To limit the spread of COVID-19, many jails and prisons are also suspending what in-person visits still exist — including legal visits, which the Federal Bureau of Prisons is currently only allowing with special approval on a case-by-case basis, as well as inspections. While potentially justifiable as a form of social distancing, it means there’s little oversight about what is happening behind bars during an unprecedented public health crisis. “Now there’s literally no way to verify pretty much anything, which is insane — and it’s super-concerning because they say 30 days but it’s essentially indefinite,” Seana Holland, the investigations director of the criminal and juvenile justice clinics at Georgetown Law, told the Marshall Project last month.

Holland’s comments point to what might be the biggest danger of all: that the supporters of mass incarceration could harness the crisis to further tighten the screws on prisoners. Previous crises, like a 2017 riot at Delaware’s largest prison, have been used to press for more prison funding and more jails. And prisons commonly cite safety concerns as an excuse to throw more people into solitary confinement.

But this is a crisis we can use just as much as the Right. One of the biggest obstacles anti-incarceration organizers face is building solidarity between those inside and outside of prison. Widespread social distancing is giving millions of people across the United States a small taste of what it feels like to be imprisoned: if not being able to leave your house is driving you mad, just imagine the torture that is solitary confinement. Perhaps we can use this kernel of shared experience to build support for decarceration measures.

Fortunately, some decarceration has already begun. San Francisco and New Orleans, anxious to stem the contagion, are releasing people in pre-trial detention or held on minor offenses, like misdemeanors and drug charges. Los Angeles and New Jersey have let 10 percent of their inmates out. Philadelphia has announced it will delay arrests for nonviolent offenders, Maine won’t send people to jail for unpaid fines and fees, and Rikers has set free some prisoners.
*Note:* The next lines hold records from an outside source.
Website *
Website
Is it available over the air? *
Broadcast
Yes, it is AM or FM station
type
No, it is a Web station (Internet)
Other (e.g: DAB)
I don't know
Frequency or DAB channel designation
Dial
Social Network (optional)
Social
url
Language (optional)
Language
But prisons are designed to make us forget about their inhabitants. Those in power will only do as much as is required to avoid a PR nightmare. Inmates were already suffering unsanitary, disease-ridden conditions, and they were already cut off from their families and friends. It’s not the threat of a deadly pandemic that makes the mass warehousing of human beings unjust. That was always true.

It’s on us to fight for a different future. In the short term, that means demanding more decarceration and refusing to allow officials to quietly leave prisoners in unsafe conditions. Long term, it means making clear that these decarceration measures work in pandemic times because they will work in all times. COVID-19 will remake society. But that also means we can put the right kind of distance between us and the worst of today.